• **Stated problem 1**
Quote the Juju charmstore thread word for word, starting with "On 18 March" and going on through "our HTTP API.".
• **Stated problem 2**
Extend the email thread about the Juju charmstore API, beginning right after its final line.
[Start Provided passage]
2016-03-20 Thread roger peppe
If the released Juju 2.0 uses v5 of the charmstore API (which it will
soon hopefully anyway when my branch to support the new publishing
model lands), then there's a straightforward solution here, I think:
change v4 of the charmstore API to refuse to serve min-juju-version
charm archives to clients. Since the only v4-using clients should be
old juju versions, this could provide a reasonably cheap to implement
and straightforward solution to the problem.

On 18 March 2016 at 09:49, Uros Jovanovic  wrote:
> We’re looking in how we can identify 1.x Juju client/server in such a way
> that at the same time we don’t block access to charms for other clients
> using our HTTP API.
>
>
> On Fri, Mar 18, 2016 at 9:34 AM, Mark Shuttleworth  wrote:
>>
>> On 17/03/16 22:34, Nate Finch wrote:
>> > Yes, it'll be ignored, and the charm will be deployed normally.
[End Provided passage]
[Start Dataset extract]
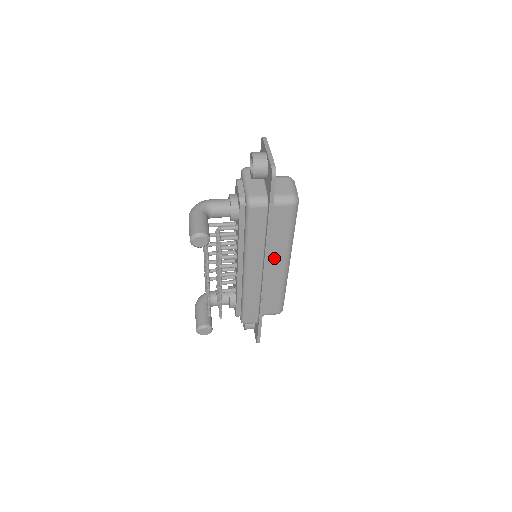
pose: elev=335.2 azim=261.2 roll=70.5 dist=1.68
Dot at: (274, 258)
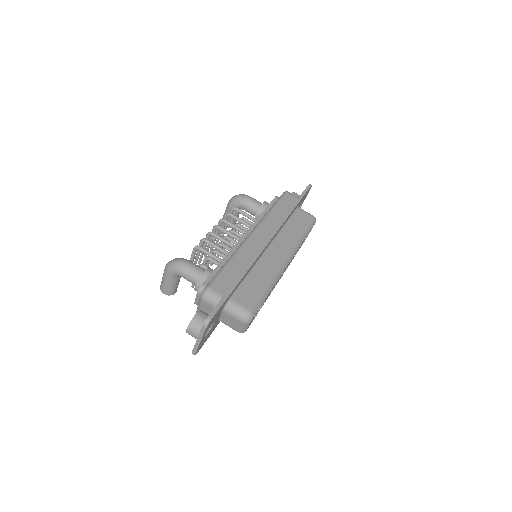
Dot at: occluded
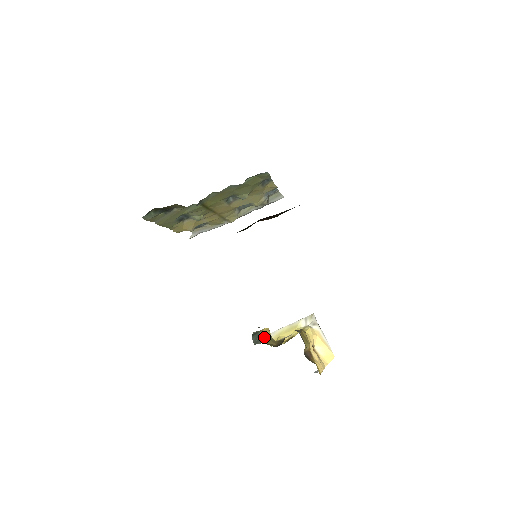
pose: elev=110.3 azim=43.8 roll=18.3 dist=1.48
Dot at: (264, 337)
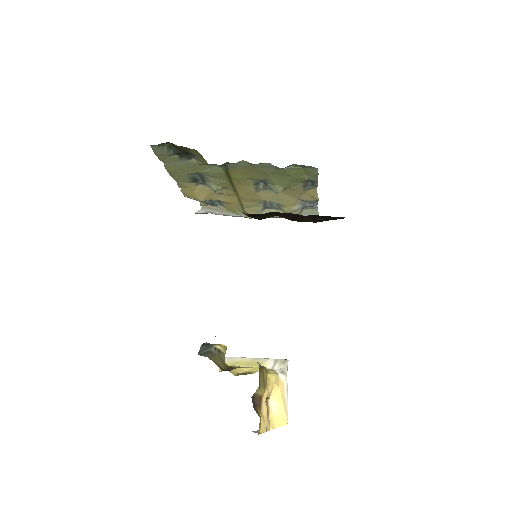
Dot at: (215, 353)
[End Dataset extract]
[Start Dataset extract]
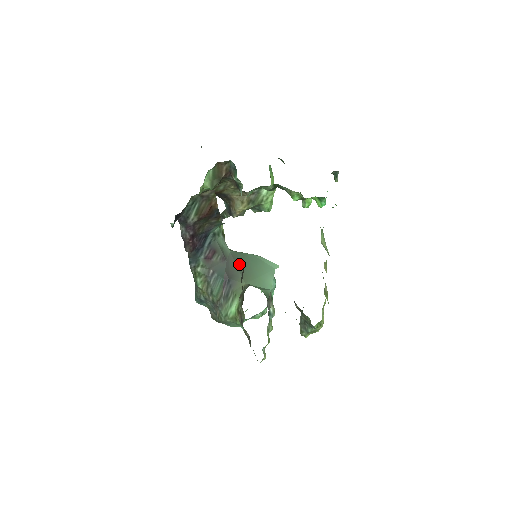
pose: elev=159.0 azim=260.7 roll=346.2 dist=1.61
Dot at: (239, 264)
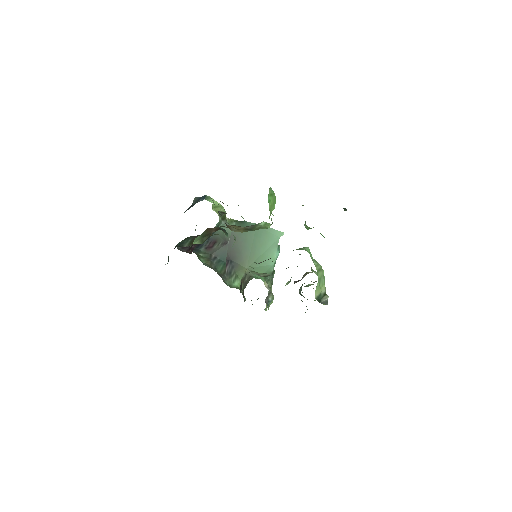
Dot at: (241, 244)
[End Dataset extract]
• **Exercise response 1**
On 18 March 2016 at 09:49, Uros Jovanovic  wrote:
> We’re looking in how we can identify 1.x Juju client/server in such a way
> that at the same time we don’t block access to charms for other clients
> using our HTTP API.

• **Exercise response 2**
>> >
>> > On Thu, Mar 17, 2016 at 3:29 PM Ryan Beisner
>> > 
>> > wrote:
>> >
>> >> This is awesome.  What will happen if a charm possesses the flag in
>> >> metadata.yaml and is deployed with 1.25.x?  Will it gracefully ignore
>> >> it?
>> >>
>>
>> I wonder if there is a clean way for us to have Juju 1.x reject the
>> charm very early in the process, giving an error that would essentially
>> amount to the "not understood"? Or if we could have the charm store
>> refuse to serve up the charm to a 1.x Juju client / server?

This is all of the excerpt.